Along with White House counsel Don McGahn, the guiding hand behind Trump’s judicial appointments—not only Kavanaugh and Gorsuch to the Supreme Court but also dozens of judges to the lower federal courts—has been the society’s executive vice president, Leo Leonard. Although McGahn, who has famously clashed with Trump over special counsel Robert Mueller’s probe, is slated to leave his post in the fall, Leonard remains very much in favor. He is presently on leave from the society to facilitate his role as a Trump adviser.
Ideologically, the Federalist Society embraces a broad spectrum of economic, social and Christian conservatives as well as right-wing libertarians. While the various constituencies may differ on a few issues like gay marriage, they are united by two overriding beliefs: faith in originalism as the only bona fide method of constitutional interpretation, and an unwavering endorsement of “free-market” principles (read: wide-scale deregulation).
No matter who expounds upon them, both beliefs are routinely deployed to yield result-oriented, business-friendly outcomes.
Originalism, as Fordham University history professor Saul Cornell has noted, posits that the Constitution should be read according to the meaning it had for the Founding Fathers rather than as a “living document” that should be interpreted not only in light of the document’s text but also in view of contemporary values and evolving traditions. Originalists contend that their approach minimizes the personal views of judges—what the late Antonin Scalia called “judicial subjectivism”—and prevents judges from acting as unelected legislators.
In District of Columbia v. Heller (2008), perhaps the most far-reaching majority opinion he wrote during his nearly three decades on the Supreme Court, Scalia used originalist methodology to hold that the Second Amendment protects an individual right to bear arms. So, too, did Anthony Kennedy in his majority opinion in the Citizens United v. FEC (2010), which held that under the First Amendment, as originally understood, corporations and unions have the right to spend unlimited amounts of money on elections.
Both Heller and Citizens United have proved to be a boon to commercial interests—Heller to gun manufacturers and the National Rifle Association, and Citizens United to corporations and wealthy political campaign donors. Both decisions are fully in line with the free-market dogma of the judicial counterrevolution that with Kavanaugh’s elevation will complete its conquest of the Supreme Court.
According to several leading academics, even before Kavanaugh’s nomination, the court had displayed a pro-business bias rivaling that of the Gilded Age, when it struck down laws establishing minimum wages and maximum hours for working people, and overturned the first federal child labor act. Such measures, the court of that bygone era insisted, violated due process and the “liberty of contract.”

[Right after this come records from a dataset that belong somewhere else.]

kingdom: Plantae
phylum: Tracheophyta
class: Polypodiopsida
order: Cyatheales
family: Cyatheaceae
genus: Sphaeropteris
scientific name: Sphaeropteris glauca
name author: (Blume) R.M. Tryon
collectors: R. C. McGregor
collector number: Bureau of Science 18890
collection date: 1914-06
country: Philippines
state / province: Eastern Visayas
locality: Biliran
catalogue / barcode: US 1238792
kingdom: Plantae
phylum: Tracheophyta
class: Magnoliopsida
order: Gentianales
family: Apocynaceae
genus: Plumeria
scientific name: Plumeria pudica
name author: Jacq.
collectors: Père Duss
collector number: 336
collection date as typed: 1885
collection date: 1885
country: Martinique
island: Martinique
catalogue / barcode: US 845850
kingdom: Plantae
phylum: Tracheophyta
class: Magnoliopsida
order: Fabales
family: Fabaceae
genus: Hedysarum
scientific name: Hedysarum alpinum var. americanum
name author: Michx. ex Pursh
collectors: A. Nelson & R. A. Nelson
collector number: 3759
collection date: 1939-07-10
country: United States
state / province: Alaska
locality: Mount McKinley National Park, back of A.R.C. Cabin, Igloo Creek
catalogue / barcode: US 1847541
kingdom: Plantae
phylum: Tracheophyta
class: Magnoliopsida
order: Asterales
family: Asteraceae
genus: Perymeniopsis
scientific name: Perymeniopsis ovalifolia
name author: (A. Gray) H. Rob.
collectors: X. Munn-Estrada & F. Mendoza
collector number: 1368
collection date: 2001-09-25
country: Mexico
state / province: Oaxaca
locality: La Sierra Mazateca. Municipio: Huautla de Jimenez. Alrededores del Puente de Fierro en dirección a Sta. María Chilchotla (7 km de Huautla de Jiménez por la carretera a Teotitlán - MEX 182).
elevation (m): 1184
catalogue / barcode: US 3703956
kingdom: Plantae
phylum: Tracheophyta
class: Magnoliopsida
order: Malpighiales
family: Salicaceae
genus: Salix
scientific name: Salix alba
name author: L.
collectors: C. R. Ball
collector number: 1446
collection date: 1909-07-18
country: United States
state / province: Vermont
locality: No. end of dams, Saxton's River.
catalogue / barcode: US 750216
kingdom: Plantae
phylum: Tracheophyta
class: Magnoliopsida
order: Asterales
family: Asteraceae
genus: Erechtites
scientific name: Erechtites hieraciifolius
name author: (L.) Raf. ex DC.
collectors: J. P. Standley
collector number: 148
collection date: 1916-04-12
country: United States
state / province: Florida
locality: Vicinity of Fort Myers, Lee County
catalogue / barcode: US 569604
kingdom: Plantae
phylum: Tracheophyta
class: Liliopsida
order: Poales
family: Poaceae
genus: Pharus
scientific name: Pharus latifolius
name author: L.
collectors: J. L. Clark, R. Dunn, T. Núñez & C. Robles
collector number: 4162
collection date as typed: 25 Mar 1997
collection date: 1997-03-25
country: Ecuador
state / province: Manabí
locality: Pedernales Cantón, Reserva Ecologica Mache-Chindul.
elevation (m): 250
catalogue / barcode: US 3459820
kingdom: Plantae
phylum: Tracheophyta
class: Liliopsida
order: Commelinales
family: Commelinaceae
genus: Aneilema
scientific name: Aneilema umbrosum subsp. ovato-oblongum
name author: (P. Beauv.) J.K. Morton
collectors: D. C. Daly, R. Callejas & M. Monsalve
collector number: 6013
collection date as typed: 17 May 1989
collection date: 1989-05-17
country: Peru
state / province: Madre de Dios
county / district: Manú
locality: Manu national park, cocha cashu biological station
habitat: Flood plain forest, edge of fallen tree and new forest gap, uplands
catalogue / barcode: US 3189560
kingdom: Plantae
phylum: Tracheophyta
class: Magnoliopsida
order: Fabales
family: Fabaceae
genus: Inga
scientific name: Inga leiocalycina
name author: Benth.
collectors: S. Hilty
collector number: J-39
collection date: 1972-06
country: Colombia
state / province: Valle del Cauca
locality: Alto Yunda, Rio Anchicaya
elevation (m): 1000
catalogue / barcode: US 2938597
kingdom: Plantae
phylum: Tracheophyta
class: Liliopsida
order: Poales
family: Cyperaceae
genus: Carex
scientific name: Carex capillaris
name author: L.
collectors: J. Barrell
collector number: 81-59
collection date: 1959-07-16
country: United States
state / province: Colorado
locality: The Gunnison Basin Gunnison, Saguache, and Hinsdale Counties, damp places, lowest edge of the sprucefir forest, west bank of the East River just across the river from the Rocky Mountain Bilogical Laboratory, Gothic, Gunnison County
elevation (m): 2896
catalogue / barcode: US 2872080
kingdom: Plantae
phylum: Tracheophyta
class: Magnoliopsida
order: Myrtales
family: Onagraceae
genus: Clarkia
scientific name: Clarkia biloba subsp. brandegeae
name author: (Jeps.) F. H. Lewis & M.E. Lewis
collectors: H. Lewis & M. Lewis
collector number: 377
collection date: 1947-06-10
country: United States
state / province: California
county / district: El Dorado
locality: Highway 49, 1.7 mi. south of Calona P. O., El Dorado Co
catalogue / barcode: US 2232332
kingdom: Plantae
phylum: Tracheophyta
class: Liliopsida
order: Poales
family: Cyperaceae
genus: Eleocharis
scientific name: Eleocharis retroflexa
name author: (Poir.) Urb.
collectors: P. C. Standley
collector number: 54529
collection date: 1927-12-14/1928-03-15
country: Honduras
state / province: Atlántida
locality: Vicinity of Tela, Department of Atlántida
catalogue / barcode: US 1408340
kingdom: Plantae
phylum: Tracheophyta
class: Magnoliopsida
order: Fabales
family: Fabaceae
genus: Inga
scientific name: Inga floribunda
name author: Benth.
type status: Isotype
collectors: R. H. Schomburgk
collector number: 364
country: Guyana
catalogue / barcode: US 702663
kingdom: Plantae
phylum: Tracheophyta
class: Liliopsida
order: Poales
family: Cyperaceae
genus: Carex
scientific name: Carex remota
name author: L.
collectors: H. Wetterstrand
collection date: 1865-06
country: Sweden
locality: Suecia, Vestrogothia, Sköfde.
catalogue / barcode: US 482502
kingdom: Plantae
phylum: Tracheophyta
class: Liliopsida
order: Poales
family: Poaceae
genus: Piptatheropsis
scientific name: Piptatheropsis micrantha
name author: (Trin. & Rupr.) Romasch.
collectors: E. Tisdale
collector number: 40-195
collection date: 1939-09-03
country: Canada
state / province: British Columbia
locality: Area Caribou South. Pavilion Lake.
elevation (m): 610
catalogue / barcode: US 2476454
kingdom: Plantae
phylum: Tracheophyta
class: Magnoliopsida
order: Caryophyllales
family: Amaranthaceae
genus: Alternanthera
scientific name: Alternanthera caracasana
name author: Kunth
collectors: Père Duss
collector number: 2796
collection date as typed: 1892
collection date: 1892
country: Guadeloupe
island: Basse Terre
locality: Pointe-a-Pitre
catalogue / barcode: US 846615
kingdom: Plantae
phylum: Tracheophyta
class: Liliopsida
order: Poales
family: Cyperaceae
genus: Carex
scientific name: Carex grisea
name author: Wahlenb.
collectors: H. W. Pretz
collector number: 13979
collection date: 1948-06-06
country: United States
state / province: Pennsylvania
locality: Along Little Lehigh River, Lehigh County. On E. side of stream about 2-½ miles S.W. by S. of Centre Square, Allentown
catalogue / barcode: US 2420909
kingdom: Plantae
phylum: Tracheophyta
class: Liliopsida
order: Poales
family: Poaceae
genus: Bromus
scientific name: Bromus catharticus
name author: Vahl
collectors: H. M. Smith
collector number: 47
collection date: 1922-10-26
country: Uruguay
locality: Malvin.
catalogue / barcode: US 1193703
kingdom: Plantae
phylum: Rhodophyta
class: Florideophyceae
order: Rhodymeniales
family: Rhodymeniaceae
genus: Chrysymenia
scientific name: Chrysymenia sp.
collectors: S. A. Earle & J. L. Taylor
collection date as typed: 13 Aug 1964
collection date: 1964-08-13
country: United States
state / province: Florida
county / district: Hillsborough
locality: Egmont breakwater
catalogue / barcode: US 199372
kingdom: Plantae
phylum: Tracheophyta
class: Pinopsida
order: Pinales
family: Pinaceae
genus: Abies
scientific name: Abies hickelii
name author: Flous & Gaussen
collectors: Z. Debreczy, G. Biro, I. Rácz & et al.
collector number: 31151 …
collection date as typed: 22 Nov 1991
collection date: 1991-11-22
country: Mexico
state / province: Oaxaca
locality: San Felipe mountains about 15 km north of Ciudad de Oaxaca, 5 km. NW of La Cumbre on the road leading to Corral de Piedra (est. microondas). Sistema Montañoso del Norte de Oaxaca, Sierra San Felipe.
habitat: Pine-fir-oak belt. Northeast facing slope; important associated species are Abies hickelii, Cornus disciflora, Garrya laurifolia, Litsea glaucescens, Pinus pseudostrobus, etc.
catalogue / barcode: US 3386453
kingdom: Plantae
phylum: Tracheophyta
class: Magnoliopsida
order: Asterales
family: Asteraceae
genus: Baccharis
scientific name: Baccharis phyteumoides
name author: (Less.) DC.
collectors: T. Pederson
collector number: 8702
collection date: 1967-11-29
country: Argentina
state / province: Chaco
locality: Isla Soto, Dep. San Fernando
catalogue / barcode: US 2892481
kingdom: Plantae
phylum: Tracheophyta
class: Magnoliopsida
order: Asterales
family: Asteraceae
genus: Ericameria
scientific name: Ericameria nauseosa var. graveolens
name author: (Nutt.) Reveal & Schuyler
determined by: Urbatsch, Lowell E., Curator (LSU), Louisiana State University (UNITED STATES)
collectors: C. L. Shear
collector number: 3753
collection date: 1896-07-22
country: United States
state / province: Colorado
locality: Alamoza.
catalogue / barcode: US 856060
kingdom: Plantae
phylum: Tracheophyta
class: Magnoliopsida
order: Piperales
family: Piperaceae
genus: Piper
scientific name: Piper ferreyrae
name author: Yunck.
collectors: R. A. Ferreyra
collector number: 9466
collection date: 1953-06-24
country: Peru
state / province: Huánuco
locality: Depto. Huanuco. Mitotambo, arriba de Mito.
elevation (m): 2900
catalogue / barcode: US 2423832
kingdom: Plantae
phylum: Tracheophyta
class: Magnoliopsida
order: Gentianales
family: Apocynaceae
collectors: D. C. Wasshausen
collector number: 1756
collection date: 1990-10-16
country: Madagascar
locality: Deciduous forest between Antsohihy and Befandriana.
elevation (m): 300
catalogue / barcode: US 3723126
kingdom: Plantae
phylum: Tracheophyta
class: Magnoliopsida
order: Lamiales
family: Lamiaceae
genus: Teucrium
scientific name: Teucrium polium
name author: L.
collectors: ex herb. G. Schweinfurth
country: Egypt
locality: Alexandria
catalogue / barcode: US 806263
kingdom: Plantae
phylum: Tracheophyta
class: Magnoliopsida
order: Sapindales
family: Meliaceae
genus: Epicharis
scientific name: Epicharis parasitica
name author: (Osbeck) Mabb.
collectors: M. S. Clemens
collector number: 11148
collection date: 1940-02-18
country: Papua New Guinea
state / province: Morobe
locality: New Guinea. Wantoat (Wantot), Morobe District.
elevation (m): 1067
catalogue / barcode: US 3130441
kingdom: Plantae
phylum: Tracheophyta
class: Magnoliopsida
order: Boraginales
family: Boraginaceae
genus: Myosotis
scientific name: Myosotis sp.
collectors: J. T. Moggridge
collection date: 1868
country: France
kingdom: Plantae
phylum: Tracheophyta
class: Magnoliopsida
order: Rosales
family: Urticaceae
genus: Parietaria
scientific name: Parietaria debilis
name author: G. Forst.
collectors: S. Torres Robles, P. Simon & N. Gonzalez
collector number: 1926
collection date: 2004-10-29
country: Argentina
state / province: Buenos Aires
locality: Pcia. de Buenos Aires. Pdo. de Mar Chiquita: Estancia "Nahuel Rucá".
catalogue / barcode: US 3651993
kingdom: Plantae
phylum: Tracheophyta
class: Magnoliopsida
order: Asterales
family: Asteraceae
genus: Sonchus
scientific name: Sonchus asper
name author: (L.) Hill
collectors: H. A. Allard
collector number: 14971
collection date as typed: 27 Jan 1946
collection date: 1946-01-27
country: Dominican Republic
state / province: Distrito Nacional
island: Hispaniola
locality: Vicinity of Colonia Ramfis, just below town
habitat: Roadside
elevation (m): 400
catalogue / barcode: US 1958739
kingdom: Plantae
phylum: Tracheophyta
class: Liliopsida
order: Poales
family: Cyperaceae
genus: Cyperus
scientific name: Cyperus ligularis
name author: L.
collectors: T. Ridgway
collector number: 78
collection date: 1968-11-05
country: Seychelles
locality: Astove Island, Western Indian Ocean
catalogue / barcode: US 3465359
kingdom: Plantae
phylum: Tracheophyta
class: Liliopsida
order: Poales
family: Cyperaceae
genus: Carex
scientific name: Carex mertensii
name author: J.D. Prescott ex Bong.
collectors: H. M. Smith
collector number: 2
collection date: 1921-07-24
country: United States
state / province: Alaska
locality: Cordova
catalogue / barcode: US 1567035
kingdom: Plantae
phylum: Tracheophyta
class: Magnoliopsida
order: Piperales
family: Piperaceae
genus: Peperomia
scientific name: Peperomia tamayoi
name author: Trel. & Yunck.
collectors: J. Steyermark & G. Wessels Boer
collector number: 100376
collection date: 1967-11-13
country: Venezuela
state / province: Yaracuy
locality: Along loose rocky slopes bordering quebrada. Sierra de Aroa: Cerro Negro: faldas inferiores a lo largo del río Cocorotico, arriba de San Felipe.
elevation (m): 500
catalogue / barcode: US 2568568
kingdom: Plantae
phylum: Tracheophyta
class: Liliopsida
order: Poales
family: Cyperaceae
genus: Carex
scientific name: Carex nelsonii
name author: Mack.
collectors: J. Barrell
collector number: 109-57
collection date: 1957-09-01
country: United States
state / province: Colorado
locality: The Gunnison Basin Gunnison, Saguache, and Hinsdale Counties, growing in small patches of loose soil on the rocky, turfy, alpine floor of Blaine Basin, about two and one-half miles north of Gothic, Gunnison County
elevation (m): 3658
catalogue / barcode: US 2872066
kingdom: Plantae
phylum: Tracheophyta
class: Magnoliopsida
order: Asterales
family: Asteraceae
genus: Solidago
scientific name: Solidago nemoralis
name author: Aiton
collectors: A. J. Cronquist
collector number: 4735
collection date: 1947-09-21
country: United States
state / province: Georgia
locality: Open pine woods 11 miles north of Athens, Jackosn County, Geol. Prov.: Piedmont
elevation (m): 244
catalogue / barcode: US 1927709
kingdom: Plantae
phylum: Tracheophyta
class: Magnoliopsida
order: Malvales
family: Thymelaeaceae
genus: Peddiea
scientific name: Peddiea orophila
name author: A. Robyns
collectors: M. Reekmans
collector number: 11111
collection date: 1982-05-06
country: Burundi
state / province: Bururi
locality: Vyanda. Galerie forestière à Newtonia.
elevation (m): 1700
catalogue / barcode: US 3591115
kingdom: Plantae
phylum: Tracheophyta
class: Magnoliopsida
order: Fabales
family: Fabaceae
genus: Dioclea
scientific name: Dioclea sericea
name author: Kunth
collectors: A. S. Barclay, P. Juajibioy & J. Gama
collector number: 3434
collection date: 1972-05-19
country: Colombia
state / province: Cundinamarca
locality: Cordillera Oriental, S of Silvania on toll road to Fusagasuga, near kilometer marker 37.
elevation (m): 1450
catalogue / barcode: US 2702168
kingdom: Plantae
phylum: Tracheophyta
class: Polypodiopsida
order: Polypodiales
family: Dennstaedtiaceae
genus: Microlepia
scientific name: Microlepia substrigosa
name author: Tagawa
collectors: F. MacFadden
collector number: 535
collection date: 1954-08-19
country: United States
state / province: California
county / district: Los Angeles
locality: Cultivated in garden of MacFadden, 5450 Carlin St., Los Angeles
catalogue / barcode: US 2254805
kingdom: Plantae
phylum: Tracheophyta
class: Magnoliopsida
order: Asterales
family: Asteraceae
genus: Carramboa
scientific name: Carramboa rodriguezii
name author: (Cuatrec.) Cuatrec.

Far from being vestiges of a distant past, such rulings are harbingers of the future.
Just last term, the court issued two decisions that would make the justices of the Gilded Age proud: In Janus v. AFSCME, the court turned the nation’s entire public sector into a monolithic right-to-work jurisdiction, decreeing that public-employee unions that extract fees from non-union members to support collective bargaining violate non-members’ First Amendment rights. And in Epic Systems Corp. v. Lewis, the court upheld the use of binding agreements in the private sector that require employees to press wage and hour claims through individual arbitration proceedings, prohibiting them from filing class-actions in court.
It took 50 years for the judicial counterrevolution to reach its ascendency. With the confirmation of Kavanaugh—a pro-business originalist cut from the cloth of the counterrevolution—it will take decades to turn the tide.